Dreamy, instrumental passages have always been a part of the Pink Floyd sound, whether they’re stand along pieces, or passages as part of some album side-long epic. So what you hear on this record really isn’t anything shocking. Although not shocking, I would add that what is here is, in fact surprising. I only say that because they seem to be paying homage, in some respects, to their entire career. I don’t know if this is intentional or not, but I was expecting a bunch of new-agey keyboard passages accompanied by the occasional David Gilmour-esque guitar solo.
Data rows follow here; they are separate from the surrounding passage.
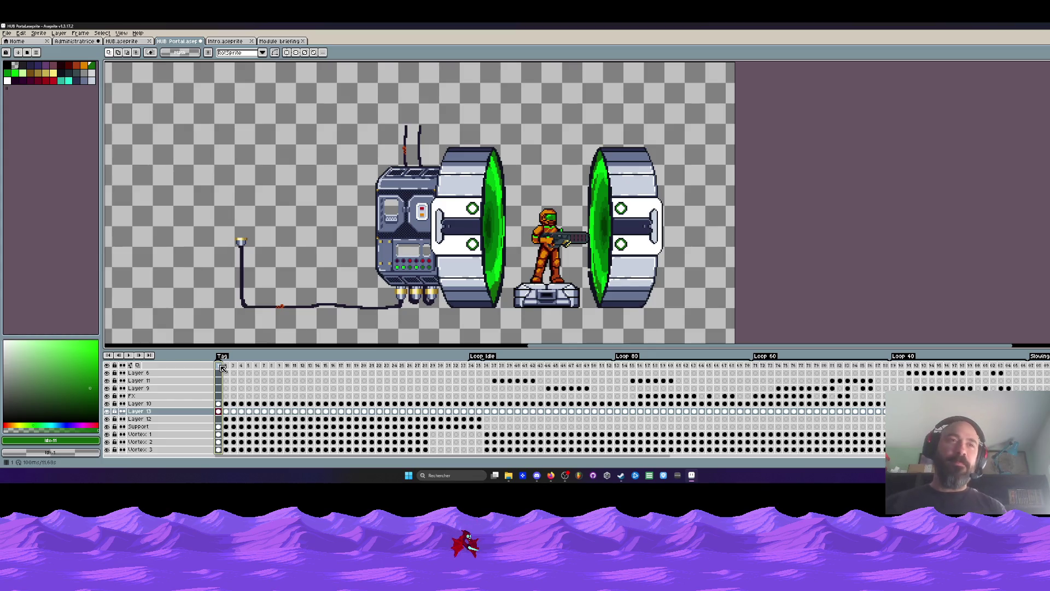
{"action": "key", "text": "Right"}
{"action": "key", "text": "Left"}
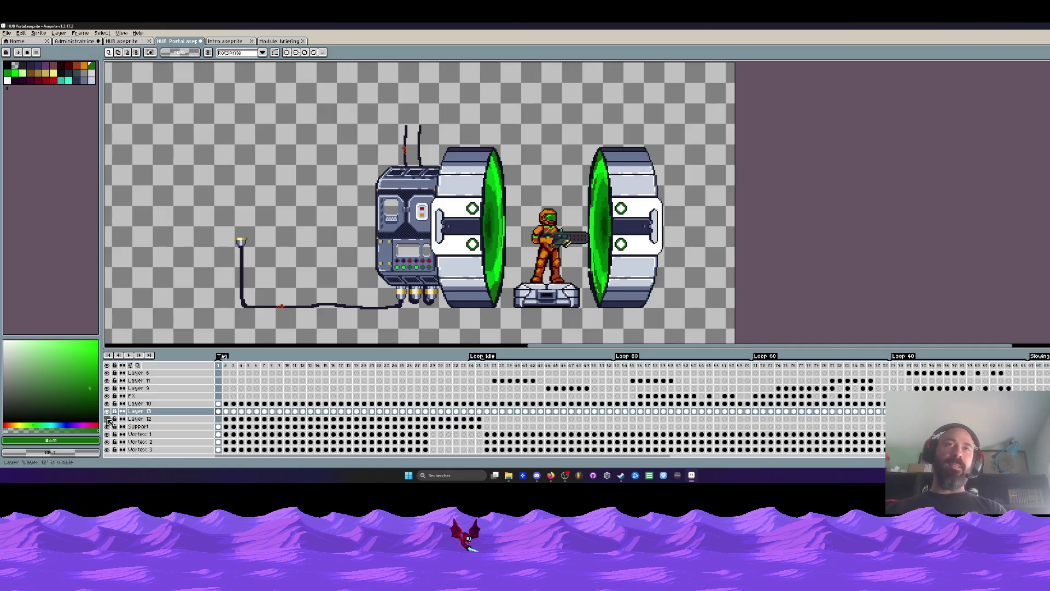
{"action": "key", "text": "Right"}
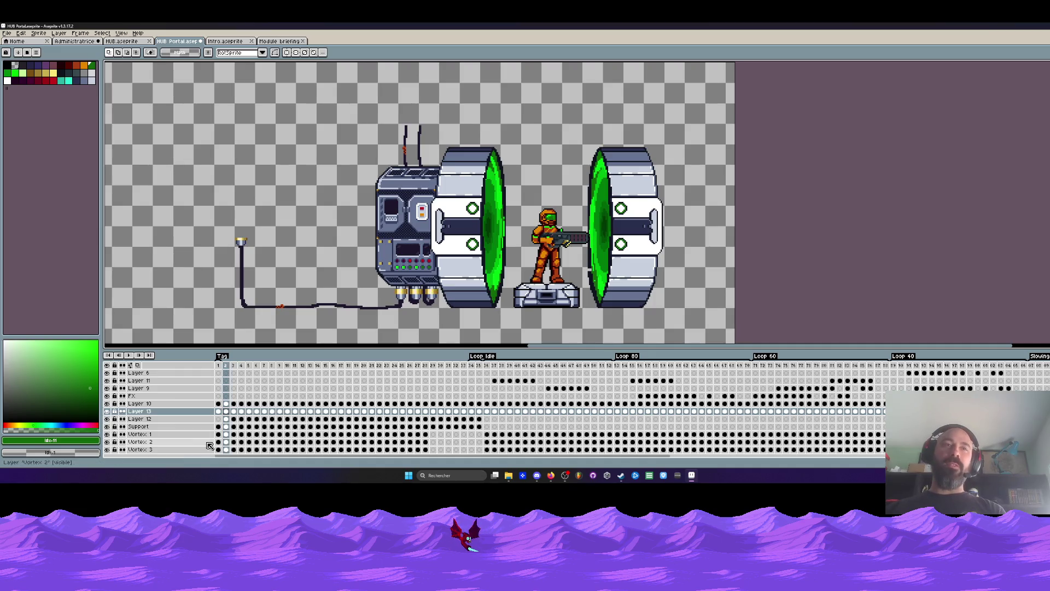
{"action": "left_click", "coordinate": [229, 420]}
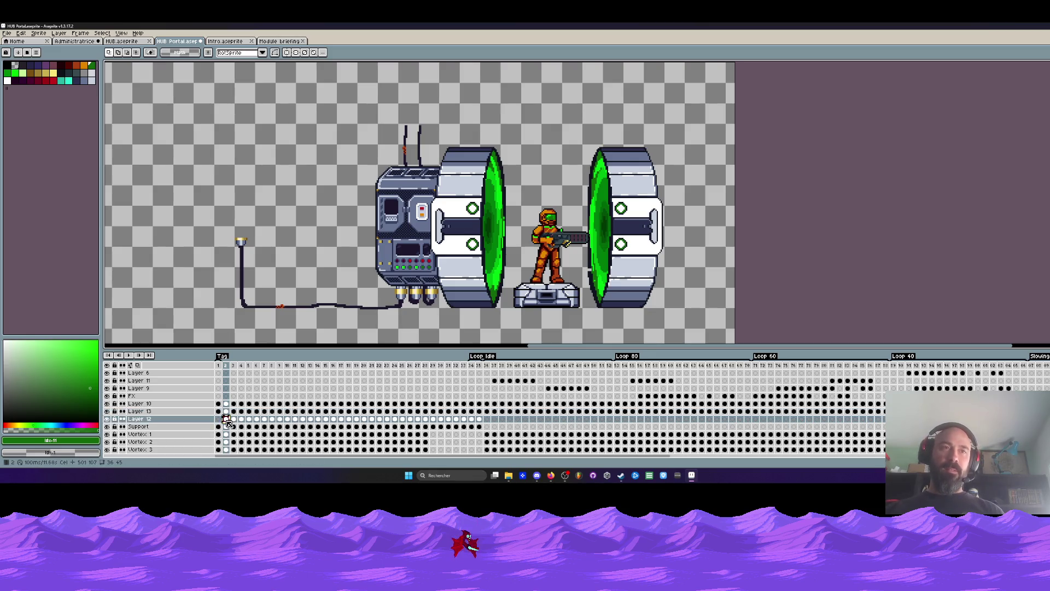
{"action": "left_click", "coordinate": [220, 420]}
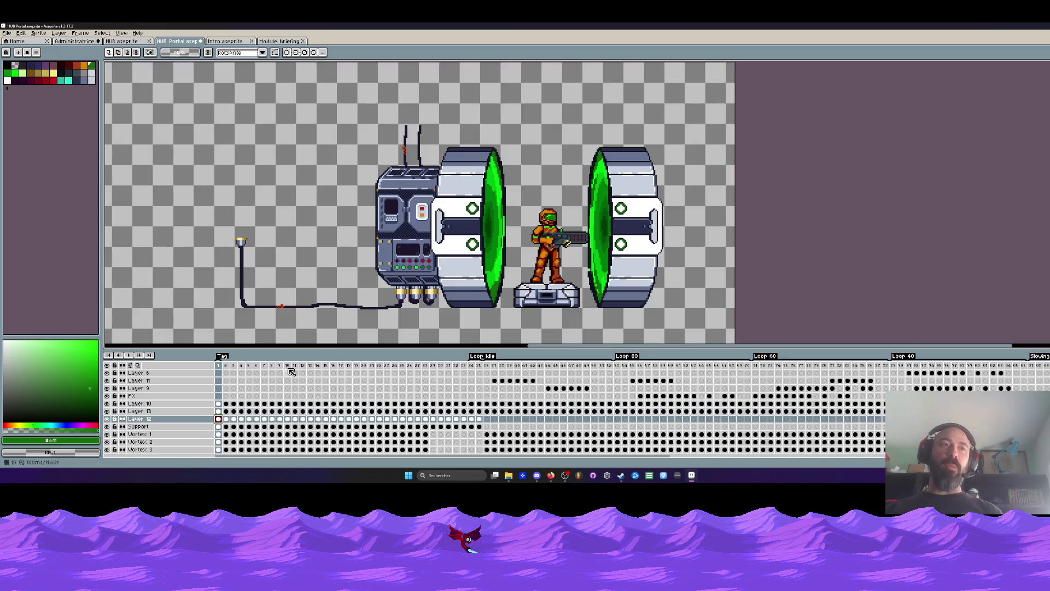
{"action": "scroll", "coordinate": [374, 263], "scroll_direction": "up", "scroll_amount": 1}
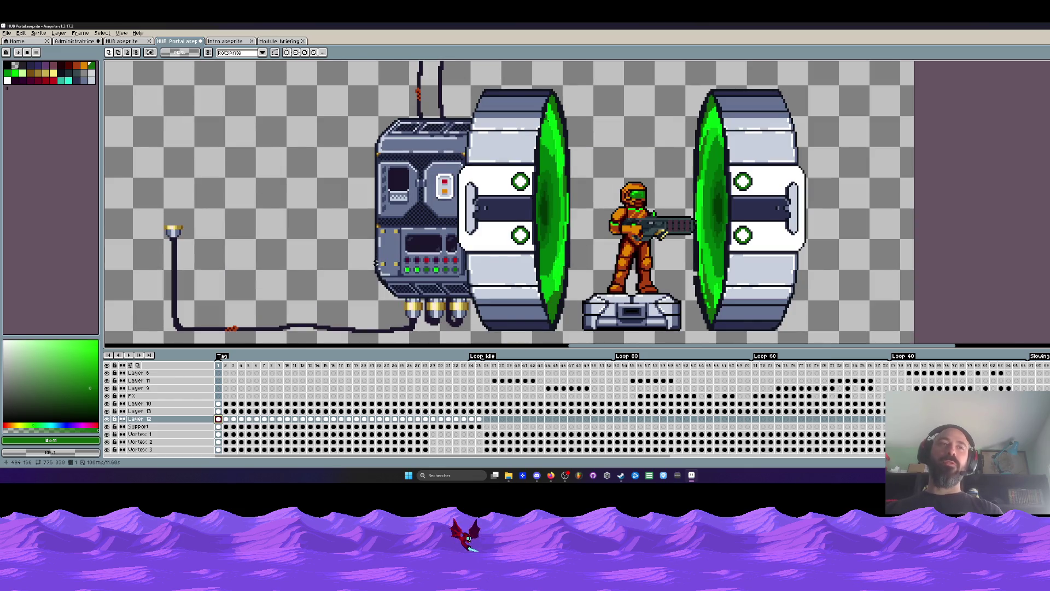
{"action": "key", "text": "Return"}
Granted, there’s plenty of that here, but some of these tracks almost sound like they belong on such classic albums as The Wall, Dark Side of the Moon, Ummagumma, and even A Saucer Full Of Secrets. There are only a couple of times where the listener may wince and wish they would have done things slightly different – such as one song Talkin Hawkin that basically lifts the exact same speech that they included from The Division Bell, or when they actually do include a song featuring lyrics and singing (Louder Than Words), it comes across as too much of a shock and tends to jerk one out of their comfortable soothing reverie.

I really have no idea what material that David Gilmour and Nick Mason had when they began this project, but whatever scraps they had, they ended up making a very nice, pensive way to say goodbye. The Pink Floyd river, fortunately, will always be endless.